▶ Lines of data:
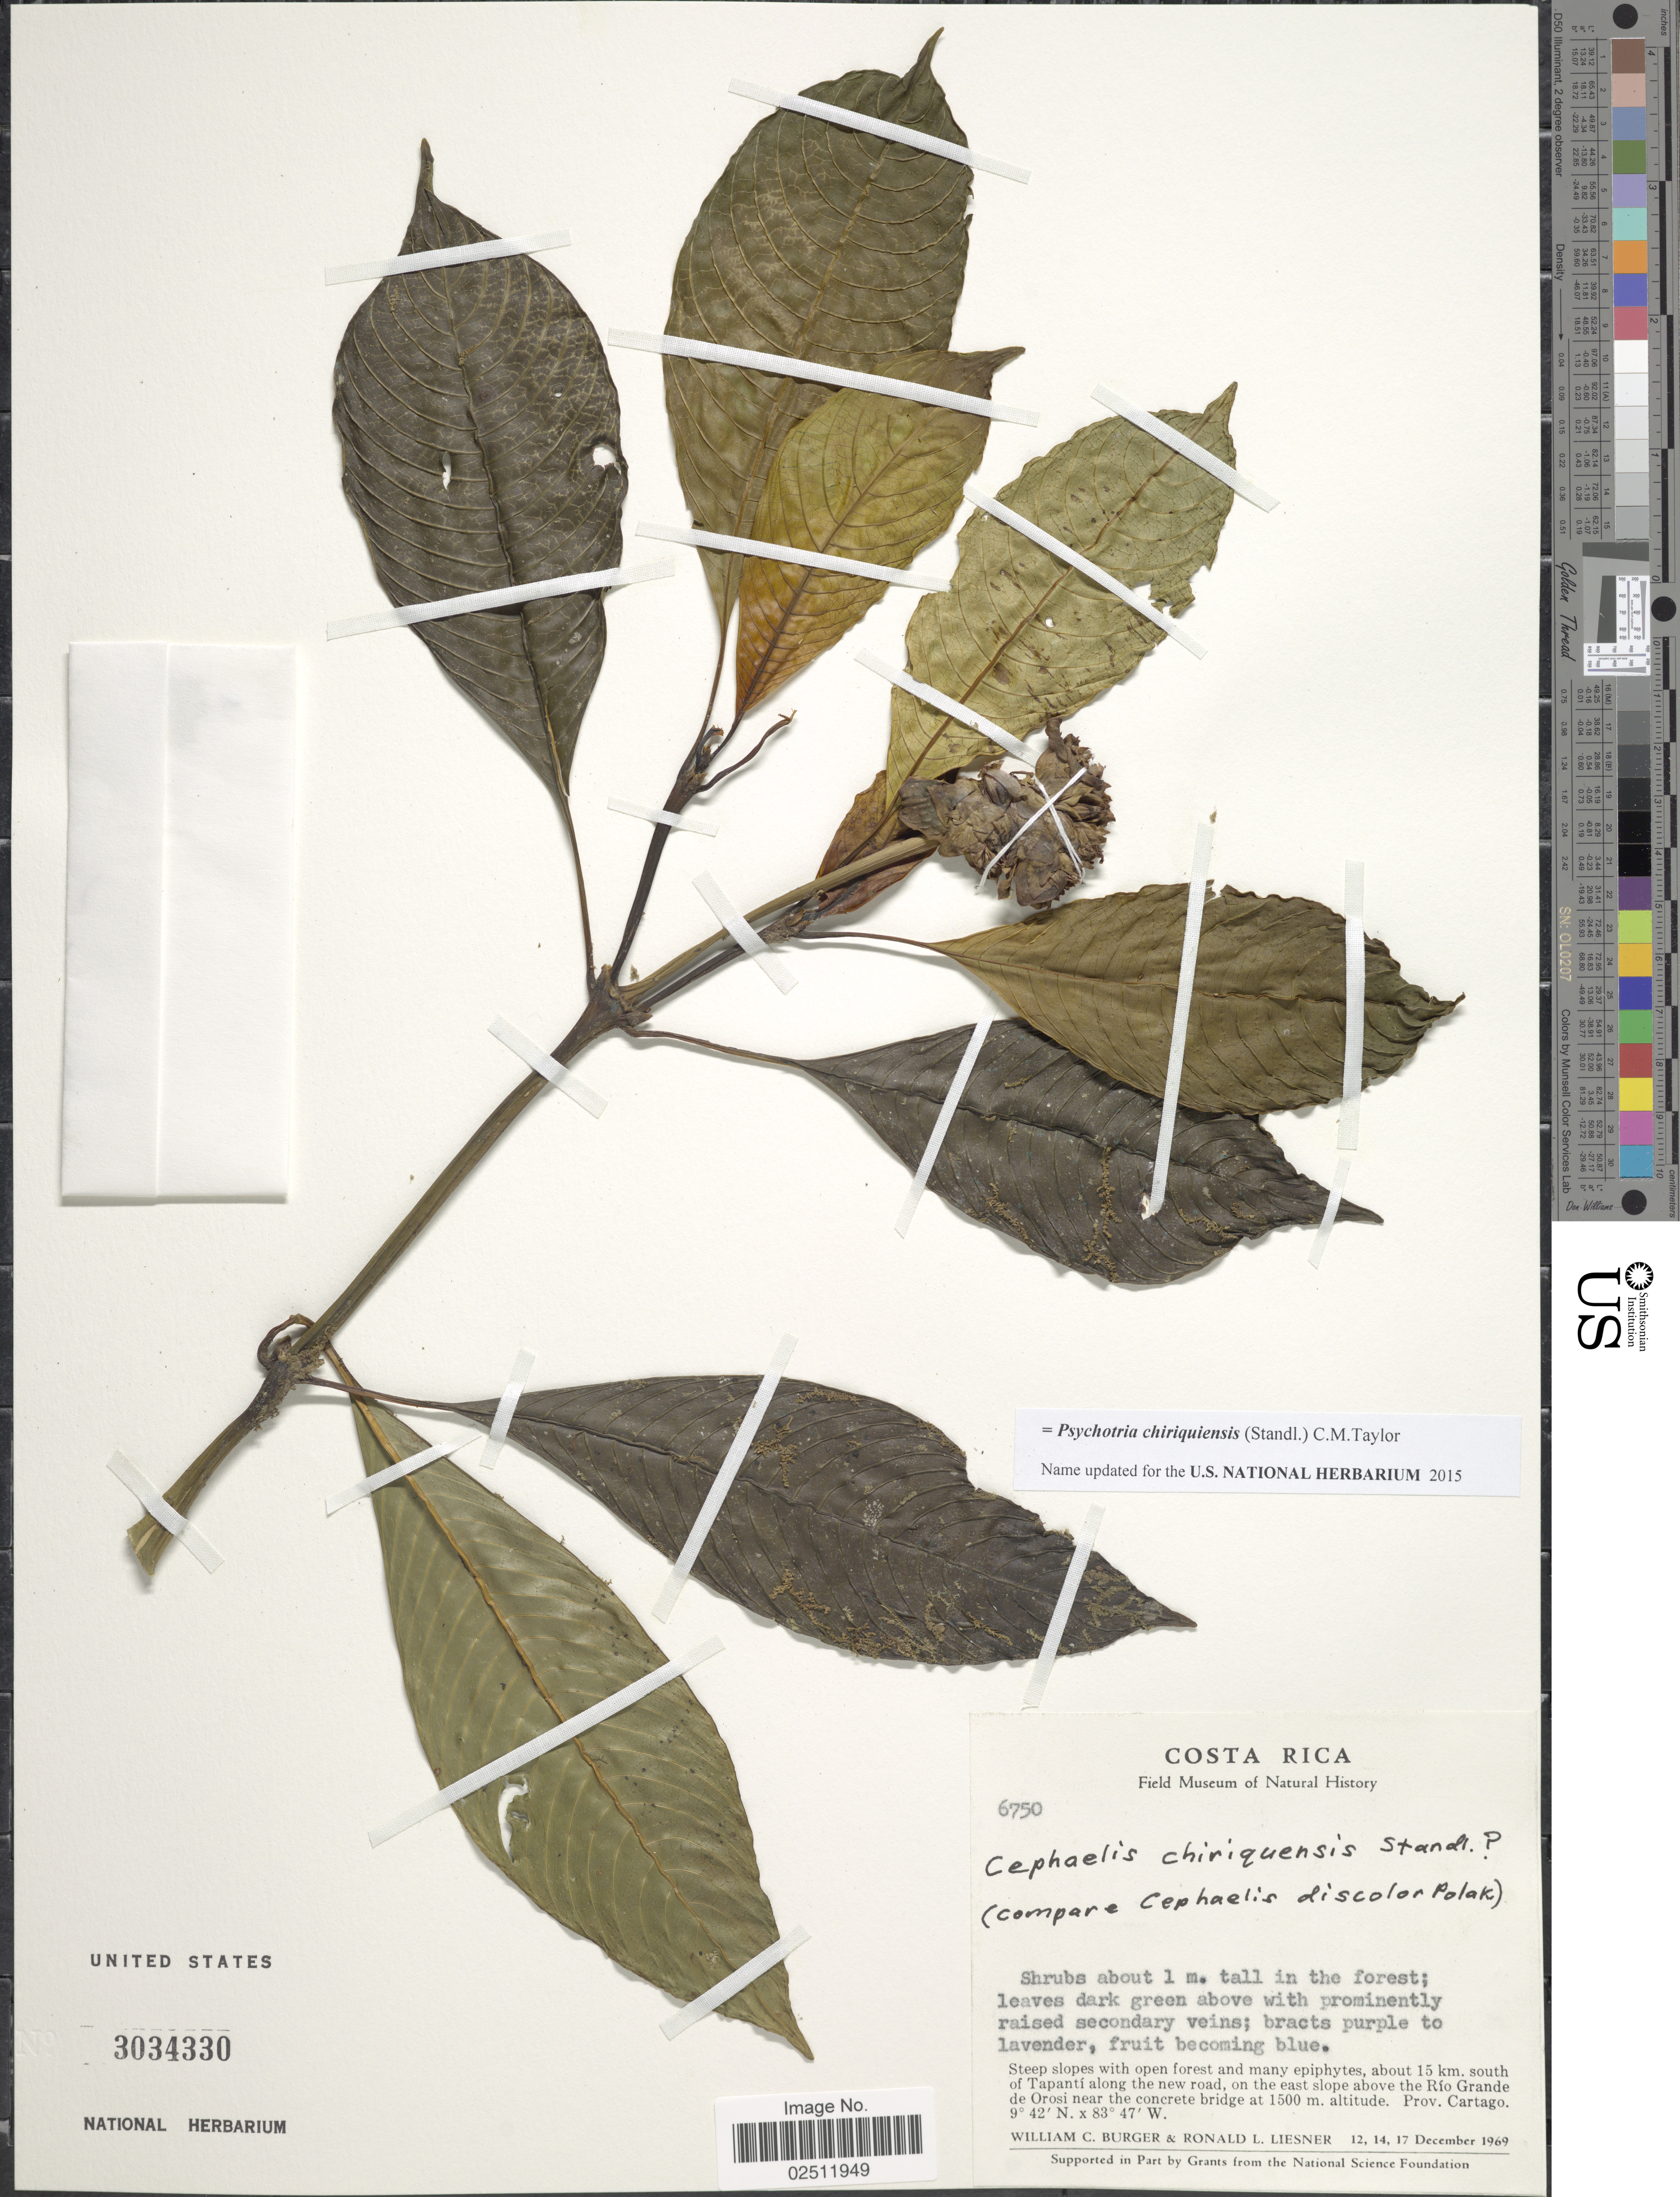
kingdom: Plantae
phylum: Tracheophyta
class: Magnoliopsida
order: Gentianales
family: Rubiaceae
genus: Psychotria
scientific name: Psychotria chiriquiensis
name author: (Standl.) C.M. Taylor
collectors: W. Burger & R. L. Liesner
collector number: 6750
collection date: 1969-12-12/1969-12-17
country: Costa Rica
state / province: Cartago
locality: About 15 km. south of Tapantí along the new road, on the east slope above the Río Grande de Orosi near the concrete bridge.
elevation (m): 1500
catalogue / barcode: US 3034330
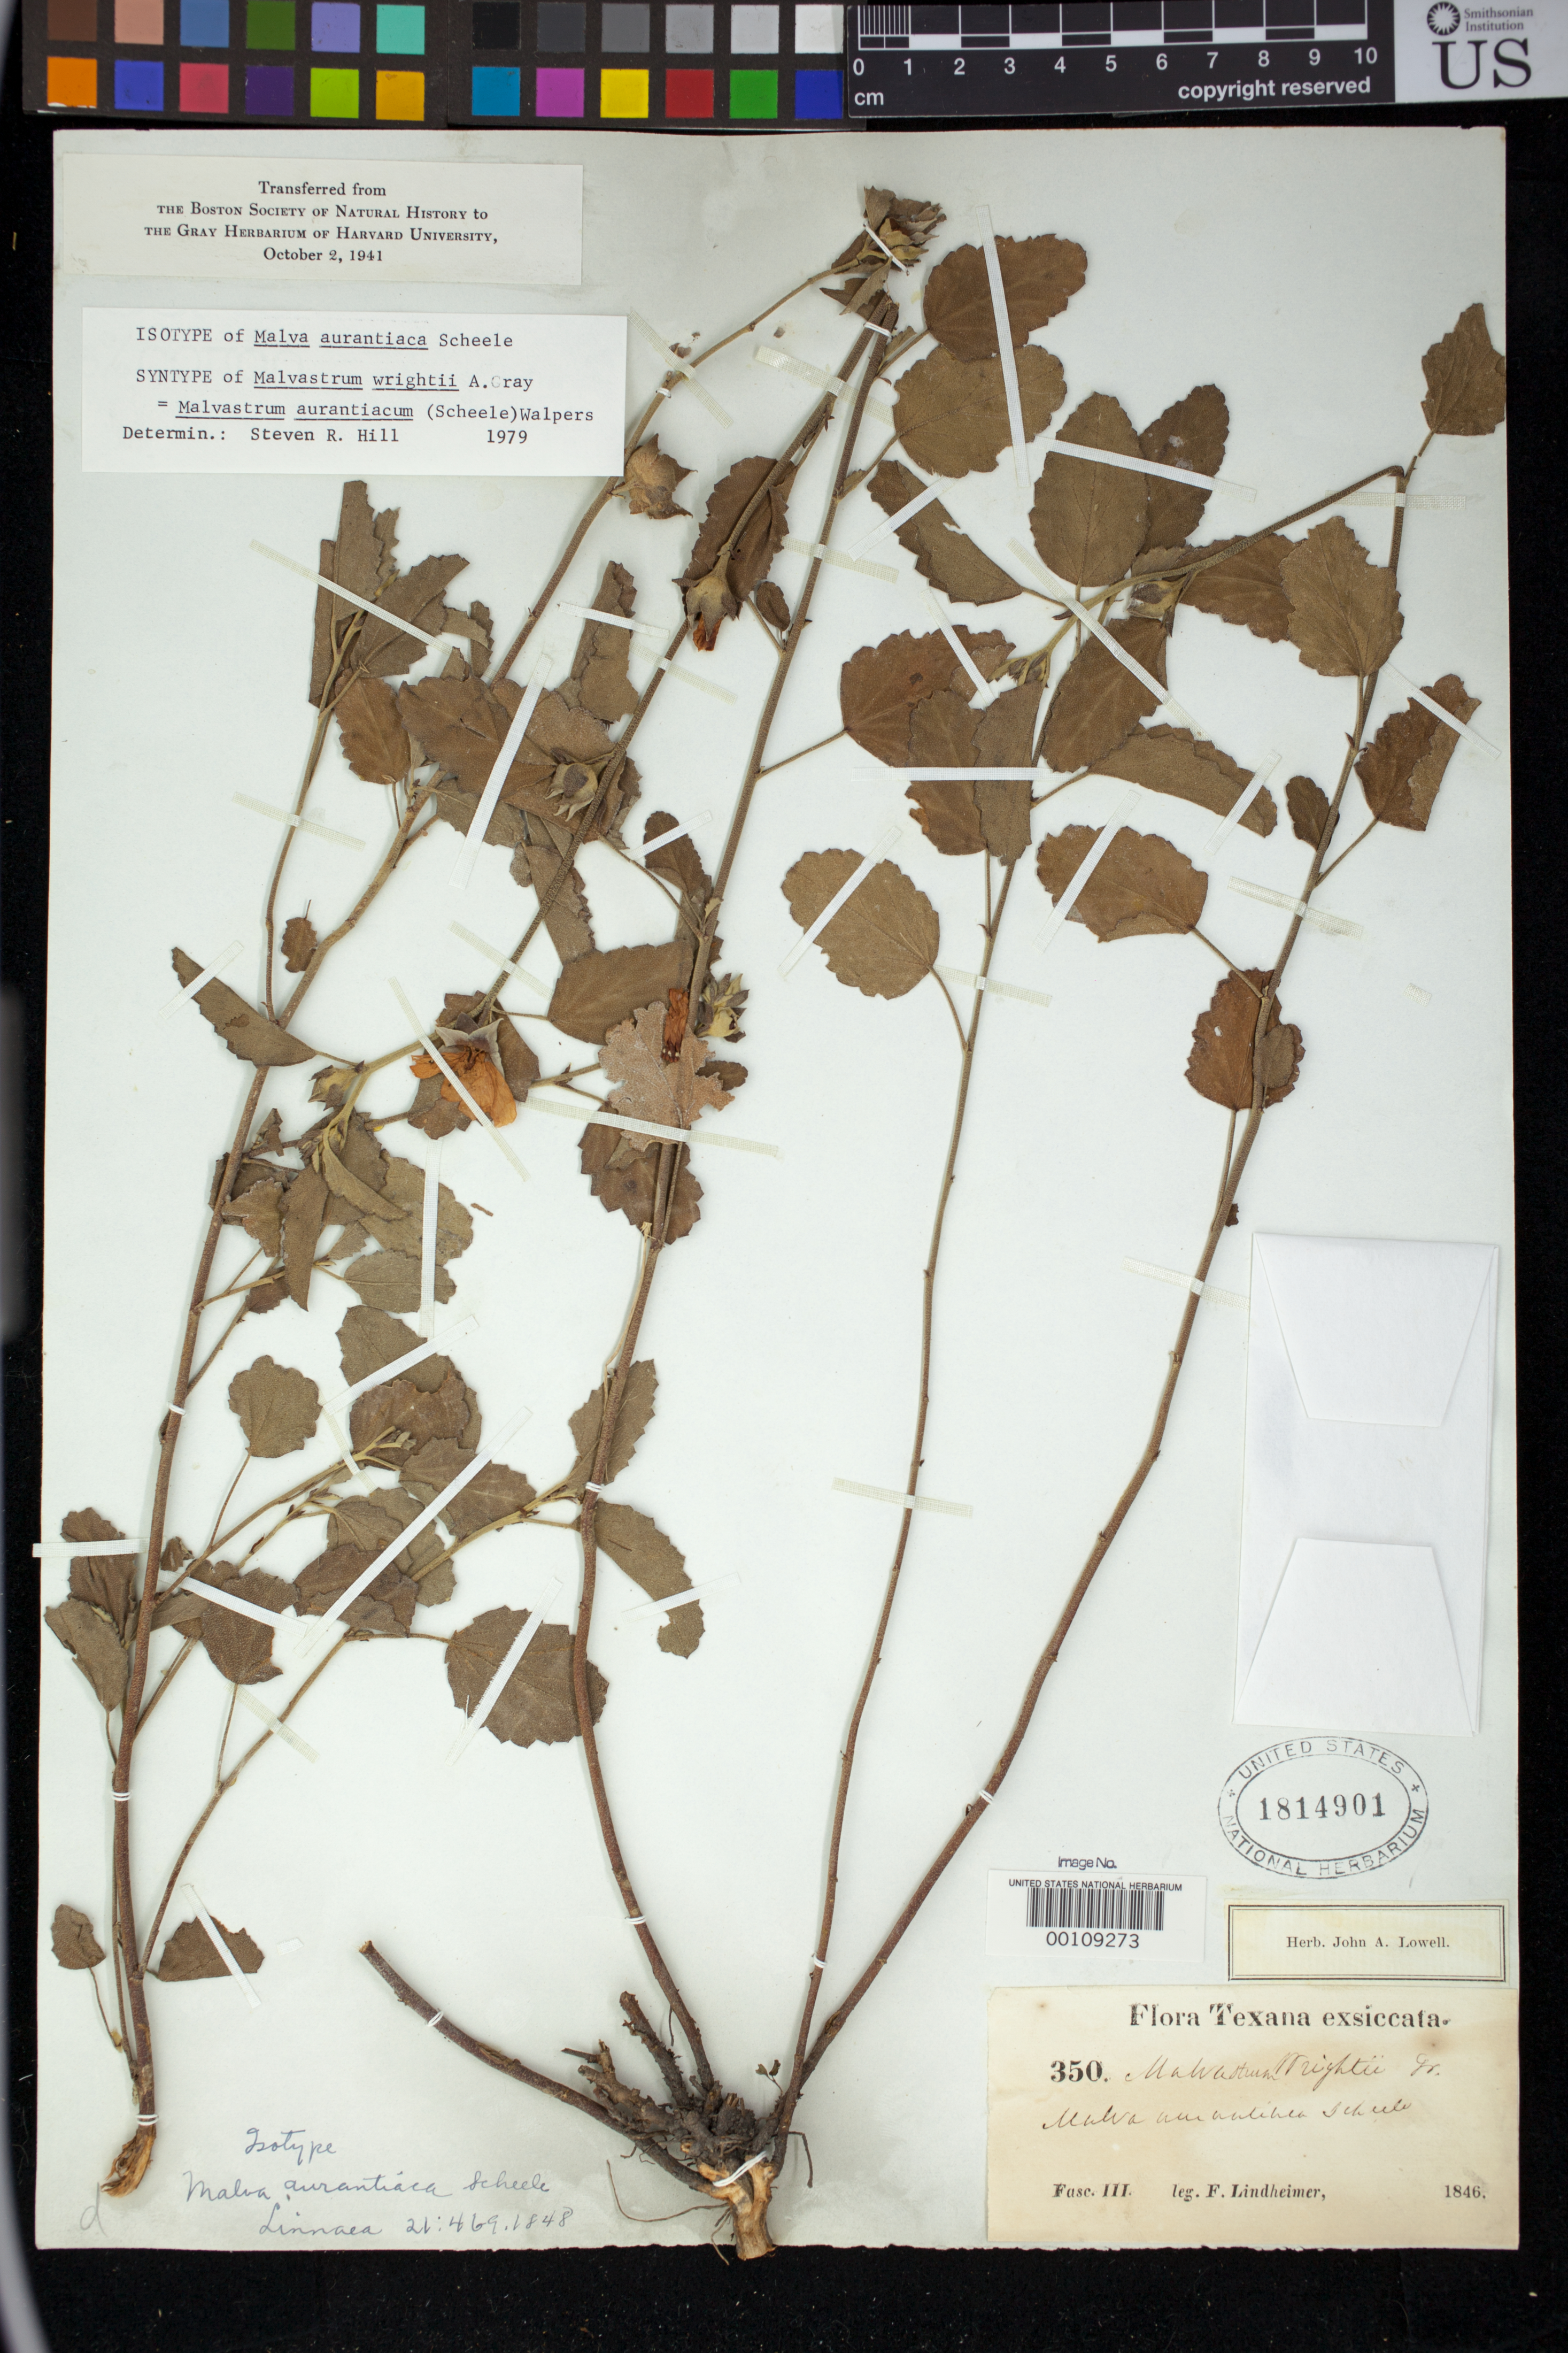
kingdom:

▶ WORK INSTRUCTIONS: Copy the lines of the records, starting with the line that contains "class: Magnoliopsida" and continuing through the last line of the records, both ends included. Leave the pictures out.

▶ COMPLETE RESPONSE:
class: Magnoliopsida
order: Gentianales
family: Rubiaceae
genus: Psychotria
scientific name: Psychotria chiriquiensis
name author: (Standl.) C.M. Taylor
collectors: W. Burger & R. L. Liesner
collector number: 6750
collection date: 1969-12-12/1969-12-17
country: Costa Rica
state / province: Cartago
locality: About 15 km. south of Tapantí along the new road, on the east slope above the Río Grande de Orosi near the concrete bridge.
elevation (m): 1500
catalogue / barcode: US 3034330
kingdom:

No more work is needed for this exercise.